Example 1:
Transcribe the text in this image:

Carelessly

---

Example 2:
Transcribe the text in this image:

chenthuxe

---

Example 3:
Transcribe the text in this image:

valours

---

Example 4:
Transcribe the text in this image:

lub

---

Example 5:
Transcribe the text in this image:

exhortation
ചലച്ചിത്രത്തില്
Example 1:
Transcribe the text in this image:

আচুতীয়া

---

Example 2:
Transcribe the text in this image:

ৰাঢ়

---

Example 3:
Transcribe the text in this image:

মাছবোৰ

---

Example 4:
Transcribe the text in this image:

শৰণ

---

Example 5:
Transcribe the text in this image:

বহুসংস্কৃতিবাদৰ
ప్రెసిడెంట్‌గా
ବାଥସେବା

○ ○ ○

■ ACTIVITY
Repeat the listing above exactly, keeping every word as it stands.

■ WRITTEN SOLUTION
Example 1:
Transcribe the text in this image:

Carelessly

---

Example 2:
Transcribe the text in this image:

chenthuxe

---

Example 3:
Transcribe the text in this image:

valours

---

Example 4:
Transcribe the text in this image:

lub

---

Example 5:
Transcribe the text in this image:

exhortation
ചലച്ചിത്രത്തില്
Example 1:
Transcribe the text in this image:

আচুতীয়া

---

Example 2:
Transcribe the text in this image:

ৰাঢ়

---

Example 3:
Transcribe the text in this image:

মাছবোৰ

---

Example 4:
Transcribe the text in this image:

শৰণ

---

Example 5:
Transcribe the text in this image:

বহুসংস্কৃতিবাদৰ
ప్రెసిడెంట్‌గా
ବାଥସେବା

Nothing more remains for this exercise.